Shay gave a resigned sigh, tucked her thick, springy curls behind her ears, and adjusted her glasses. “This morning, I sat next to a four-year-old boy whose mother had just died a horrific death from acute radiation sickness. His father never made it to the EOC. The kid has nowhere to go. No family to claim him.”
“I’m so sorry. What will happen to him?”
“I don’t know. DCF—Department of Children and Families—sent someone to pick him up a few hours ago. The social worker said they’re overwhelmed with orphans. They don’t have enough foster or group homes functioning…”
She inhaled sharply to keep her emotions at bay. If she fell apart, it would be that much harder to put herself back together. “He’ll probably have to go to the FEMA camps, like everyone else. He’ll end up helpless, completely alone, and traumatized for life.”
Sometimes the suffering and heartbreak just became too much.
“I’m really sorry, Shay,” Hawthorne said quietly.
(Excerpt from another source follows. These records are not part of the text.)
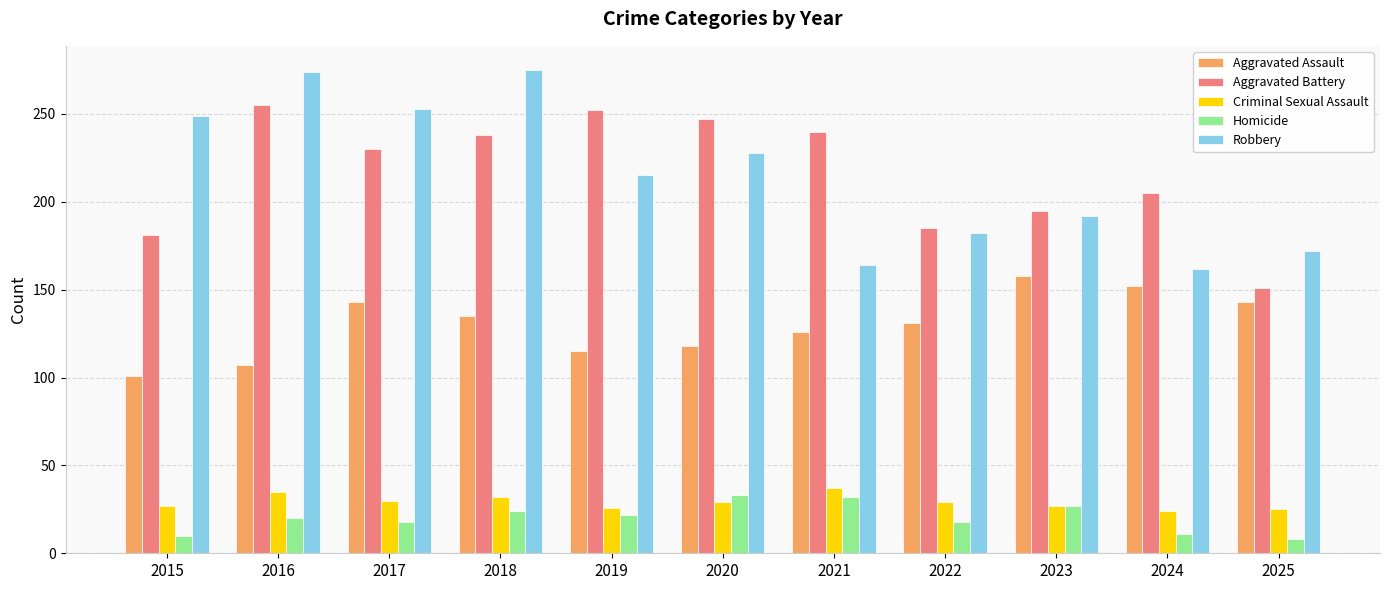

Rank the series at 2021 from highest to lowest value.

Aggravated Battery, Robbery, Aggravated Assault, Criminal Sexual Assault, Homicide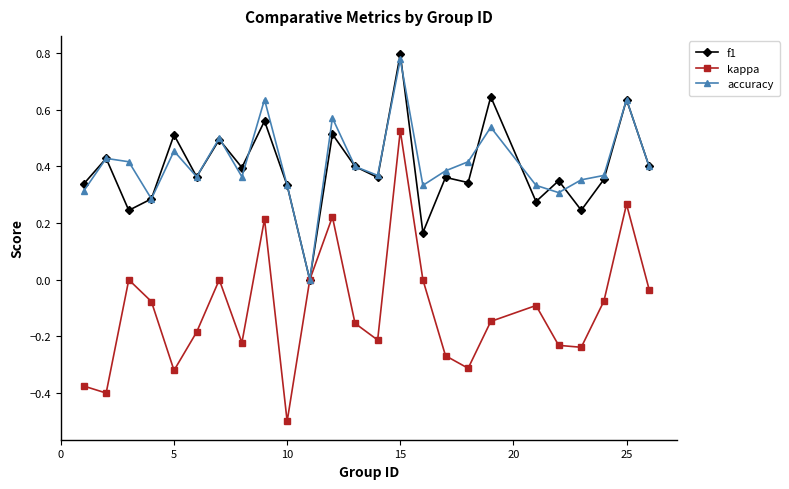

Which series has the widest spread of values?

kappa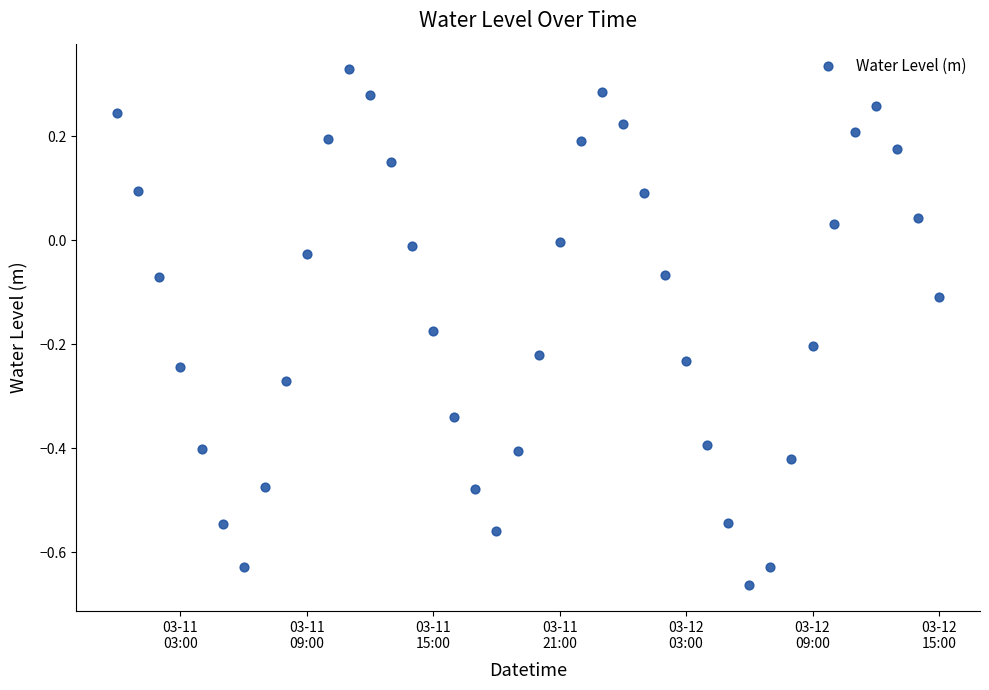

What is the range of X values (max minus min)?

1.6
“And I have this friend, Nicole. I’m really worried about her.” After the shift Shay had finished for her yesterday, Nicole had returned to work, but she’d barely spoken to Shay. The woman did her work mechanically, a numbed blank look on he
r face, her eyes dulled.
“What’s wrong with her?”
Shay had seen that look before, in her father during his dark times. It was a look of hopelessness, of despair. Despondency. “She’s depressed. Honestly, I’m seeing a lot of that. People have this look…it’s like they’re not really there anymore. They’re still alive, but they’ve already given up, you know?”
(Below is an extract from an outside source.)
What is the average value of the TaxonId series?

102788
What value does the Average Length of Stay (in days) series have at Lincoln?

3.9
“The psychological toll. It’s not something people talk a lot about, but the mental health fallout from this is going to be horrendous.”
Shay nodded. Memories of her father flooded in, painful memories she didn’t want to think about right now.
“How are your friends in the Everglades?” Hawthorne asked, to distract her.
“At least they’re doing good. I talked to Julio last night. They’re at the cabin, though they had to fight some bad guys to make it.”
Hawthorne smiled. “I bet they did just fine. Logan and Dakota know how to handle themselves.”
“They’re survivors. And good people.” She already missed them, especially Julio’s steady, calm nature. And she would love Dakota forever for saving her life.
She was grateful they had the satellite phone to communicate, especially since regular cell phones were crap right now.
Dozens of cell towers were damaged. Websites took forever to load, if they even did. The servers were located in major metropolitan cities, many of them hot zones of rubble or evacuated ghost cities.
At least there were a few news channels still reporting. The TV screen over the bar ran a constant barrage of horrifying images—footage of massive grave sites, highways crammed with stalled cars and the refuse of thousands of stranded refugees, aid workers combing through rubble, hospitals crammed with dying radiation patients, and armed soldiers and military vehicles rolling through American streets, enforcing martial law.
Hawthorne saw her watching and cleared his throat. “I got a little something for you.” He pulled a pack of gum out of his pocket and handed it across the table. “I can’t tell you how I scored it. That’s a state secret.”